お箸の食事文化

世界の食事方法を大きく分けると、手を使って食事をする「手食」、箸を主に使って食事をする「箸食」、ナイフ、フォーク、スプーンを使って食事する「ナイフ・フォーク・スプーン食」の3つがあります。比率としては全人類の約30%が箸食、ナイフ食は約30%、手食が約40%と言われています。
このように食事方法が分かれているのは、いくつか理由がありますが、一番大きな理由は主となる食べ物だと考えられています。粘りのある米が収穫される東アジアなどは「箸食」圏、パサパサした米が収穫される東南アジア、中近東、アフリカなどや、ヒンズー教やイスラム教などは「手食」圏となるようです。

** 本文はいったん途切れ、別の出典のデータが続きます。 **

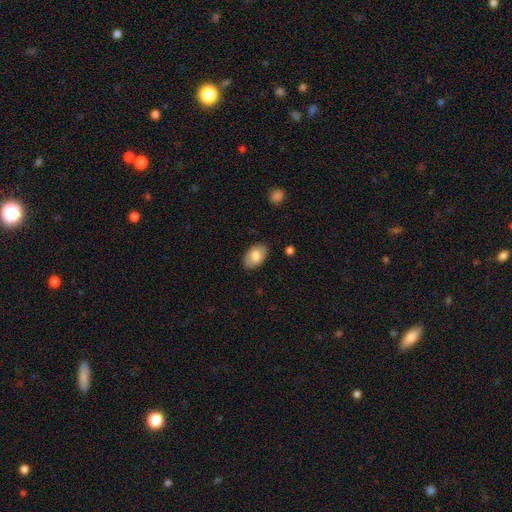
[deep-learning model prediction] Smooth or featured? Predicted: smooth (p=0.80). How rounded? Predicted: in between (p=0.91). Merging? Predicted: none (p=0.85).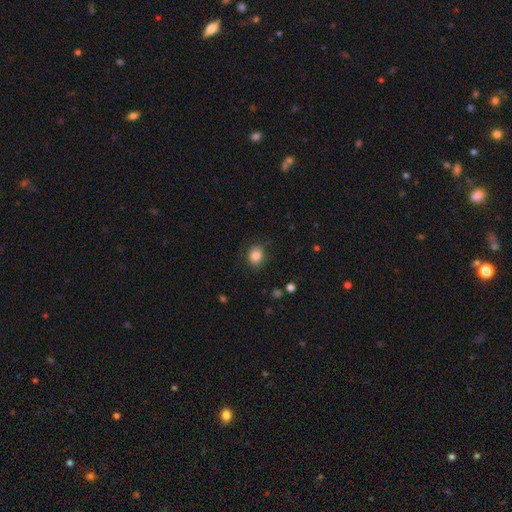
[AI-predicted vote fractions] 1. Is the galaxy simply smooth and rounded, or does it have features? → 84% smooth, 10% star or artifact, 6% featured or disk.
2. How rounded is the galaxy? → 61% round, 38% in between, 1% cigar-shaped.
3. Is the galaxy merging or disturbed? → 79% none, 15% minor disturbance, 4% major disturbance, 1% merger.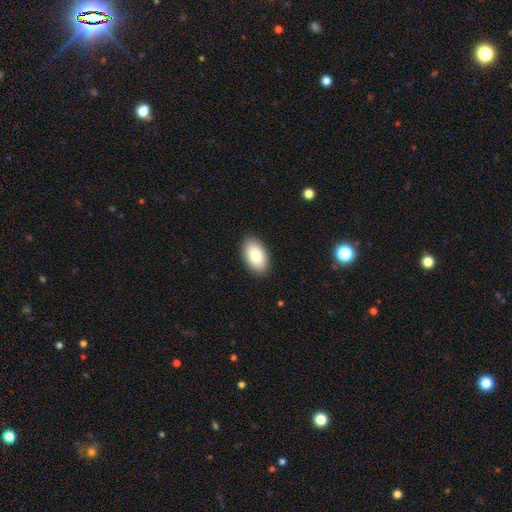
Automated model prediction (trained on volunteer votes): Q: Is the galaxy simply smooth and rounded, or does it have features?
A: smooth — 83%.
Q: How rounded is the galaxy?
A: in between — 95%.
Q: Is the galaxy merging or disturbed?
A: none — 89%.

そして、肉類、パン等を主食とする欧米などでは肉類は「ナイフ・フォーク」で、パンは「手食」となっているようです。

日本のお箸の特徴。

日本へのお箸の伝来は、空海が仏教とともに伝えたと言われる説と聖徳太子が派遣した遣隋使により中国の食文化とともに箸食文化が日本に伝えられたとされる説などがありますが、8世紀頃には一般の人々の間にもお箸の文化が根付き使用されるようになりました。
私たち日本人と同様に、中国や韓国などアジアでもお箸が使われますが、先が細いお箸は日本独特のものだと思います。
この箸先が細いお箸は、「きりわける」「つまむ」「はさむ」「すくいいあげる」「まきつける」「ほぐす」などなど、指さばきによって様々な使い方ができる点が特徴です。
海に囲まれた日本では古くから魚が主要な食料であり、先が細くとがっているお箸の方が骨のある魚も食べやすいことなどが、日本の箸先が細い理由だと思います。
また箸先の形状や材質違いの他にも、日本ではお箸はお父さん用、お母さん用、子供用と個人用のお箸を持っていますが、中国も韓国もお箸は家族共用で、男女の違い、大人用、子供用の違いもないのが、日本と他の箸食圏との大きな違いです。
日本でお箸が「大切な道具」とされてきたのは古来にお箸は五穀豊穣と子孫繁栄の祈りを込めて「神様と人間が共食する神聖な道具」として取扱われていたからだと言われています。
自分専用の木製や漆塗りの優雅なお箸を持ち、スプーンなどを使わずお箸だけでご飯や汁物などを食べるのは私たち日本人だけです。だからこそお箸にはもっとこだわっていただきたいと思います。